Dataset records
════════
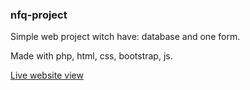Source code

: ### nfq-project

Simple web project witch have: database and one form.

Made with php, html, css, bootstrap, js.


[Live website view](https://karolisnfqproject.herokuapp.com/)
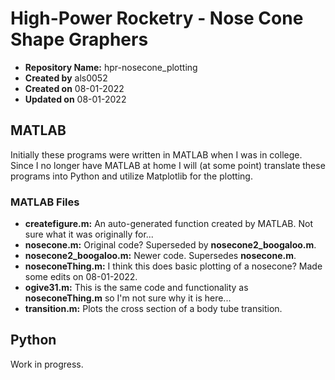 # High-Power Rocketry - Nose Cone Shape Graphers

* **Repository Name:** hpr-nosecone_plotting
* **Created by** als0052
* **Created on** 08-01-2022
* **Updated on** 08-01-2022


## MATLAB
Initially these programs were written in MATLAB when I was in college. Since I no longer have MATLAB at home I will (at some point) translate these programs into Python and utilize Matplotlib for the plotting.

### MATLAB Files
* **createfigure.m:** An auto-generated function created by MATLAB. Not sure what it was originally for...
* **nosecone.m:** Original code? Superseded by **nosecone2_boogaloo.m**.
* **nosecone2_boogaloo.m:** Newer code. Supersedes **nosecone.m**.
* **noseconeThing.m:** I think this does basic plotting of a nosecone? Made some edits on 08-01-2022.
* **ogive31.m:** This is the same code and functionality as **noseconeThing.m** so I'm not sure why it is here...
* **transition.m:** Plots the cross section of a body tube transition. 

## Python
Work in progress.





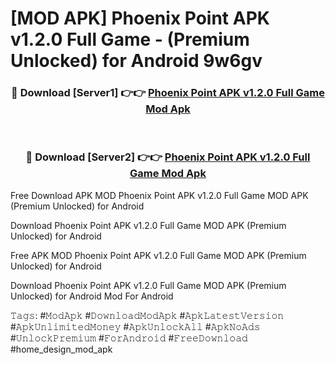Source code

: # [MOD APK] Phoenix Point APK v1.2.0 Full Game - (Premium Unlocked) for Android 9w6gv



<div align="center">
<h3>🔴 Download [Server1] 👉👉 <a href="https://momento.my/?title=Phoenix_Point_APK_v1.2.0_Full_Game">Phoenix Point APK v1.2.0 Full Game Mod Apk</a></h3><br>

<h3>🔴 Download [Server2] 👉👉 <a href="https://momento.my/?title=Phoenix_Point_APK_v1.2.0_Full_Game">Phoenix Point APK v1.2.0 Full Game Mod Apk</a></h3>
</div>



Free Download APK MOD Phoenix Point APK v1.2.0 Full Game MOD APK (Premium Unlocked) for Android

Download Phoenix Point APK v1.2.0 Full Game MOD APK (Premium Unlocked) for Android

Free APK MOD Phoenix Point APK v1.2.0 Full Game MOD APK (Premium Unlocked) for Android

Download Phoenix Point APK v1.2.0 Full Game MOD APK (Premium Unlocked) for Android Mod For Android

𝚃𝚊𝚐𝚜: #𝙼𝚘𝚍𝙰𝚙𝚔 #𝙳𝚘𝚠𝚗𝚕𝚘𝚊𝚍𝙼𝚘𝚍𝙰𝚙𝚔 #𝙰𝚙𝚔𝙻𝚊𝚝𝚎𝚜𝚝𝚅𝚎𝚛𝚜𝚒𝚘𝚗 #𝙰𝚙𝚔𝚄𝚗𝚕𝚒𝚖𝚒𝚝𝚎𝚍𝙼𝚘𝚗𝚎𝚢 #𝙰𝚙𝚔𝚄𝚗𝚕𝚘𝚌𝚔𝙰𝚕𝚕 #𝙰𝚙𝚔𝙽𝚘𝙰𝚍𝚜 #𝚄𝚗𝚕𝚘𝚌𝚔𝙿𝚛𝚎𝚖𝚒𝚞𝚖 #𝙵𝚘𝚛𝙰𝚗𝚍𝚛𝚘𝚒𝚍 #𝙵𝚛𝚎𝚎𝙳𝚘𝚠𝚗𝚕𝚘𝚊𝚍 #home_design_mod_apk
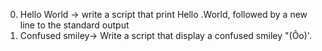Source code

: 0. Hello World -> write a script that print Hello .World, followed by a new line to the standard output
1. Confused smiley-> Write a script that display a confused smiley "(Ôo)'.


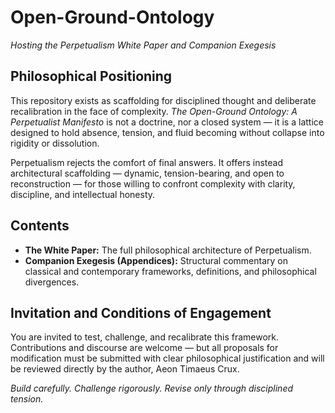 # Open-Ground-Ontology  
*Hosting the Perpetualism White Paper and Companion Exegesis*  

## Philosophical Positioning  
This repository exists as scaffolding for disciplined thought and deliberate recalibration in the face of complexity. *The Open-Ground Ontology: A Perpetualist Manifesto* is not a doctrine, nor a closed system — it is a lattice designed to hold absence, tension, and fluid becoming without collapse into rigidity or dissolution.  

Perpetualism rejects the comfort of final answers. It offers instead architectural scaffolding — dynamic, tension-bearing, and open to reconstruction — for those willing to confront complexity with clarity, discipline, and intellectual honesty.  

## Contents  
- **The White Paper:** The full philosophical architecture of Perpetualism.  
- **Companion Exegesis (Appendices):** Structural commentary on classical and contemporary frameworks, definitions, and philosophical divergences.  

## Invitation and Conditions of Engagement  
You are invited to test, challenge, and recalibrate this framework. Contributions and discourse are welcome — but all proposals for modification must be submitted with clear philosophical justification and will be reviewed directly by the author, Aeon Timaeus Crux.  

*Build carefully. Challenge rigorously. Revise only through disciplined tension.*  
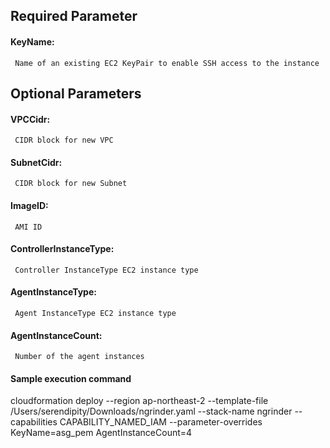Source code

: ## Required Parameter ##
#### KeyName: ####
     Name of an existing EC2 KeyPair to enable SSH access to the instance

## Optional Parameters ##
#### VPCCidr: ####
     CIDR block for new VPC

#### SubnetCidr: ####
     CIDR block for new Subnet

#### ImageID: ####
     AMI ID

#### ControllerInstanceType: ####
     Controller InstanceType EC2 instance type

#### AgentInstanceType: ####
     Agent InstanceType EC2 instance type

#### AgentInstanceCount: ####
     Number of the agent instances

#### Sample execution command ####
cloudformation deploy --region ap-northeast-2 --template-file /Users/serendipity/Downloads/ngrinder.yaml --stack-name ngrinder --capabilities CAPABILITY_NAMED_IAM --parameter-overrides KeyName=asg_pem AgentInstanceCount=4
════════
◆ Task requirements: Show every line above where "Free" is found.

◆ Task result:
Free Download APK MOD Phoenix Point APK v1.2.0 Full Game MOD APK (Premium Unlocked) for Android
Free APK MOD Phoenix Point APK v1.2.0 Full Game MOD APK (Premium Unlocked) for Android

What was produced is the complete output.